文本节选:
Grill et al.(2020)的 BYOL 证明对比学习不一定需要负样本!

Python
class BYOL(nn.Module):
    """Bootstrap Your Own Latent"""
    def __init__(self, backbone, feature_dim, hidden_dim=256, proj_dim=128, momentum=0.996):
        super().__init__()
        self.momentum = momentum

        # 在线网络 (online)
        self.online_encoder = backbone
        self.online_projector = ProjectionHead(feature_dim, hidden_dim, proj_dim)
        self.predictor = nn.Sequential(
            nn.Linear(proj_dim, hidden_dim),
            nn.BatchNorm1d(hidden_dim),
            nn.ReLU(inplace=True),
            nn.Linear(hidden_dim, proj_dim),
        )

        # 目标网络 (target) — EMA 更新
        self.target_encoder = type(backbone)()

待研究数据:
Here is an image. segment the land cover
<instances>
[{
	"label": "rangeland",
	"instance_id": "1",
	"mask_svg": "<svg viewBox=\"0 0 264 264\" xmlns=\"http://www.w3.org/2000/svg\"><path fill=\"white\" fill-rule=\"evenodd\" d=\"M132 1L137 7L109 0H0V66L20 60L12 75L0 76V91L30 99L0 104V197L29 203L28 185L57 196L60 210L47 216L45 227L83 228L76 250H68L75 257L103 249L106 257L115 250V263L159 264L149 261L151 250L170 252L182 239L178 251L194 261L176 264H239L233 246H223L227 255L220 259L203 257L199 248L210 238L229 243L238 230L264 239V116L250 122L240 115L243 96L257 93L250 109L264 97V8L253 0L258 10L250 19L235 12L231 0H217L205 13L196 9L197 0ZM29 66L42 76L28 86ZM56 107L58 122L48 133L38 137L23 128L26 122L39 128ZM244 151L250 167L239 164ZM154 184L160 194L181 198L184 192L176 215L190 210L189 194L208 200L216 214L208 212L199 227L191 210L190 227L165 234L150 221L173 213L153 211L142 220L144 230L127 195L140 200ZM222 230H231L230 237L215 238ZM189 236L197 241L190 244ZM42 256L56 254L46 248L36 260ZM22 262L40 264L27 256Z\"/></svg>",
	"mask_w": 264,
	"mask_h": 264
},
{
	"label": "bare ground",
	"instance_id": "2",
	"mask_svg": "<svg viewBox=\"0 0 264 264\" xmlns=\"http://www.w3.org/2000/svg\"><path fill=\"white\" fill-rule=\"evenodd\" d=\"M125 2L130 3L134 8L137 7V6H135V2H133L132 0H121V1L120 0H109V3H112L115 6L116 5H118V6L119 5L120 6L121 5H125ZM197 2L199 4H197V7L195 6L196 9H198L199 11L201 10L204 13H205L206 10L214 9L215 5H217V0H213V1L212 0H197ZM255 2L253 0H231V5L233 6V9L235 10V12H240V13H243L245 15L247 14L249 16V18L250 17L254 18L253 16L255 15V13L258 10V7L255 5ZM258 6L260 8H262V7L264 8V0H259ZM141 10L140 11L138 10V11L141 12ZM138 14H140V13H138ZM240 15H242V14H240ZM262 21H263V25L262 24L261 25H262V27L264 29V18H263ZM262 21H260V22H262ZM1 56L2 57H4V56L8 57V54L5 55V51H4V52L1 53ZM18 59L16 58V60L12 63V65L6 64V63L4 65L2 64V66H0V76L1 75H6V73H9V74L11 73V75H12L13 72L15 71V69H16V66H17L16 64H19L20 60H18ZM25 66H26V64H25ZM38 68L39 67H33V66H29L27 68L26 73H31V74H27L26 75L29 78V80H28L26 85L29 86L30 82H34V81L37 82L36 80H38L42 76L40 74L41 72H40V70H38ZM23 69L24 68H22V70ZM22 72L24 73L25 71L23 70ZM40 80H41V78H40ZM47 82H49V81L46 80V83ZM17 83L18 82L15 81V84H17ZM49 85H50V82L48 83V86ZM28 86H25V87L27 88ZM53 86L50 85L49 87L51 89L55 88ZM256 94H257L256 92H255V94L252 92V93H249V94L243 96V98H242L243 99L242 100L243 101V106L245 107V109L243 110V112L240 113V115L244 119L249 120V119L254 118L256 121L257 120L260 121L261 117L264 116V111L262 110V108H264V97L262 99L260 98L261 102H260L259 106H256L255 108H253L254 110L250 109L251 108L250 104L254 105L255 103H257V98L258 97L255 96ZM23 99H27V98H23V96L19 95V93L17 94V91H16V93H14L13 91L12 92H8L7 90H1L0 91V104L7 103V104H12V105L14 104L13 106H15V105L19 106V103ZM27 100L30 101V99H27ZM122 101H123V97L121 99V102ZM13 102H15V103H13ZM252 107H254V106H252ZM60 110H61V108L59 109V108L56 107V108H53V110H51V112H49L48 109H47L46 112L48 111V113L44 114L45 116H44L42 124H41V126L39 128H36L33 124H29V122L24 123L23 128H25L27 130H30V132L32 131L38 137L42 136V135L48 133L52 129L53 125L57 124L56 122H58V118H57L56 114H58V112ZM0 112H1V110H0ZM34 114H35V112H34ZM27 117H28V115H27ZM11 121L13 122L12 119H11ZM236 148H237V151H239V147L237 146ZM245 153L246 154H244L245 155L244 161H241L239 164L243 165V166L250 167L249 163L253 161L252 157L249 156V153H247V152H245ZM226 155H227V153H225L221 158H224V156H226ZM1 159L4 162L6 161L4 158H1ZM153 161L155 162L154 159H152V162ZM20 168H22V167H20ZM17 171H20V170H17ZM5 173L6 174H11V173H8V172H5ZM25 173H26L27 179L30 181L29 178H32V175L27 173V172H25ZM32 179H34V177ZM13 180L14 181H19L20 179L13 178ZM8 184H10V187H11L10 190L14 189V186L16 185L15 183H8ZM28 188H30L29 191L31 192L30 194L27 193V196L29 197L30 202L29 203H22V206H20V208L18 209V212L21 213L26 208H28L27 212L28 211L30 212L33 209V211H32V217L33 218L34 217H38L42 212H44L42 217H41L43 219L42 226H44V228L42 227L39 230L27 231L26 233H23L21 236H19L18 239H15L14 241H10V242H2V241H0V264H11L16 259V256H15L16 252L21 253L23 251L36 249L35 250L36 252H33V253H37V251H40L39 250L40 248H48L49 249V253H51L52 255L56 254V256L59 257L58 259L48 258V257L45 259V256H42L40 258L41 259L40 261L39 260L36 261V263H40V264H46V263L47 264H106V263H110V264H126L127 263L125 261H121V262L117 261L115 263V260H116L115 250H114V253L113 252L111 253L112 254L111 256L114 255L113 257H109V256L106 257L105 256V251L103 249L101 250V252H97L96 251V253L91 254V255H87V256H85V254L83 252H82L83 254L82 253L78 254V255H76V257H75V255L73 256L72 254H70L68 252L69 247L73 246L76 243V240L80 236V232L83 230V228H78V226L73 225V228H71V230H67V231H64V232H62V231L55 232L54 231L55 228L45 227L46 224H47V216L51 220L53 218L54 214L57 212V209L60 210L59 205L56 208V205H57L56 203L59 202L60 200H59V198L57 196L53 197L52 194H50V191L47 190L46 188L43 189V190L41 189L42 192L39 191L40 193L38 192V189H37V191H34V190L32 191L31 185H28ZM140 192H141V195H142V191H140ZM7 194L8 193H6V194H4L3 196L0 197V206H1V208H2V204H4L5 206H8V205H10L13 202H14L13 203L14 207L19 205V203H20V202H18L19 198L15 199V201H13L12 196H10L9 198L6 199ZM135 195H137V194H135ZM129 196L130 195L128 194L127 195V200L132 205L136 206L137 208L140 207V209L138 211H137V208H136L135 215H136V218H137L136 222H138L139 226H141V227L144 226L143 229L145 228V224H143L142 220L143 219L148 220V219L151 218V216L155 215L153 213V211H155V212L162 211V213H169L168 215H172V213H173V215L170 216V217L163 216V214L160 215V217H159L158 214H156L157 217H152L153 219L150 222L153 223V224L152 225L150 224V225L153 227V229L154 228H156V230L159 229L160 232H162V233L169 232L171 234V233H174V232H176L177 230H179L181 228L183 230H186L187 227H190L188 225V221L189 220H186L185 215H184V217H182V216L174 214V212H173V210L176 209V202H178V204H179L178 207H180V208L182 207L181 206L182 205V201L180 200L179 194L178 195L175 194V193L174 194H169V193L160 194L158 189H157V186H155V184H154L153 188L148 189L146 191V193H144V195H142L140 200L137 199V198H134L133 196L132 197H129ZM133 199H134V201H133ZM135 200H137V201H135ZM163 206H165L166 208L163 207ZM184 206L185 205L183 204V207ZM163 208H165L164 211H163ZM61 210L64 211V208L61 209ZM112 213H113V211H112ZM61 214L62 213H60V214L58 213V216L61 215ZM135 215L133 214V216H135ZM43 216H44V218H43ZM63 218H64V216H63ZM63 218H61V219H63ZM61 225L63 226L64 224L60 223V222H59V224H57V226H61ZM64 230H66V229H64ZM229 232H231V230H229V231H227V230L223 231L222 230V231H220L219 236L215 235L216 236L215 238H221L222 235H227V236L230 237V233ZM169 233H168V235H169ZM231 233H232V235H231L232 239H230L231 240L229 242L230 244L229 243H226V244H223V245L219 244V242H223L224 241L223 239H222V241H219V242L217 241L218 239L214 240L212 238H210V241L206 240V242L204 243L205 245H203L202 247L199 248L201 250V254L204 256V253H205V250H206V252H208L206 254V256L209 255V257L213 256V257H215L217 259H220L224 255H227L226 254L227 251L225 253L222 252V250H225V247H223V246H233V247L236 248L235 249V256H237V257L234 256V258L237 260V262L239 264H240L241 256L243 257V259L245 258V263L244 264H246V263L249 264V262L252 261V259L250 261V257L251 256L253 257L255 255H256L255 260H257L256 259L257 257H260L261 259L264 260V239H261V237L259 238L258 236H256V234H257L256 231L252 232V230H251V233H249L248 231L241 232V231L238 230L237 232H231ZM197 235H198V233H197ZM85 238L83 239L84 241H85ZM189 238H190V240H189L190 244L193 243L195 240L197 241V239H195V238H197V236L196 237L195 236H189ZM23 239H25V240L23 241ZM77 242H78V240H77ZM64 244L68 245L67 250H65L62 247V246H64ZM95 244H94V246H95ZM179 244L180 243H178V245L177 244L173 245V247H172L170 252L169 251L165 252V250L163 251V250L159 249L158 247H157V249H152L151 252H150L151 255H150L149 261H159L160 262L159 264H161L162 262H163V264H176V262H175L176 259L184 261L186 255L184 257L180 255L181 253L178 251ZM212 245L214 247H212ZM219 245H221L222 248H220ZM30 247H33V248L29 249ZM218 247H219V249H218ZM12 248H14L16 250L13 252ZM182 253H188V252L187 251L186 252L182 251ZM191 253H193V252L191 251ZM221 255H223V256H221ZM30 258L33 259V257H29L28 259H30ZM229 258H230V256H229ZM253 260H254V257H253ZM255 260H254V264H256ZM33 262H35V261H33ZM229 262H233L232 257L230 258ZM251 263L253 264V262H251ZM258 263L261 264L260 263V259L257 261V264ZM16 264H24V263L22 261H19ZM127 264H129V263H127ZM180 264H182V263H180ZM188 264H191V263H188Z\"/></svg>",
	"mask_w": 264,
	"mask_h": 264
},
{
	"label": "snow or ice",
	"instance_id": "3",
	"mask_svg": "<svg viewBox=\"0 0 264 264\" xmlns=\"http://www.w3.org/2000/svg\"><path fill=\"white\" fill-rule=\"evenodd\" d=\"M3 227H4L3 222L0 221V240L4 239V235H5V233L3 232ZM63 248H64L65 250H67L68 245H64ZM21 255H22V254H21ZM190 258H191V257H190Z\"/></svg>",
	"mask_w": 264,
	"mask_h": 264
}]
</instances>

你的任务:
请把节选中从“self.momentum = momentum”到“ProjectionHead(feature_dim, hidden_dim, proj_dim)”之间的内容（含首尾两处）一字不差地抄出。 答题时只依据节选本身。

本题解答:
self.momentum = momentum

        # 在线网络 (online)
        self.online_encoder = backbone
        self.online_projector = ProjectionHead(feature_dim, hidden_dim, proj_dim)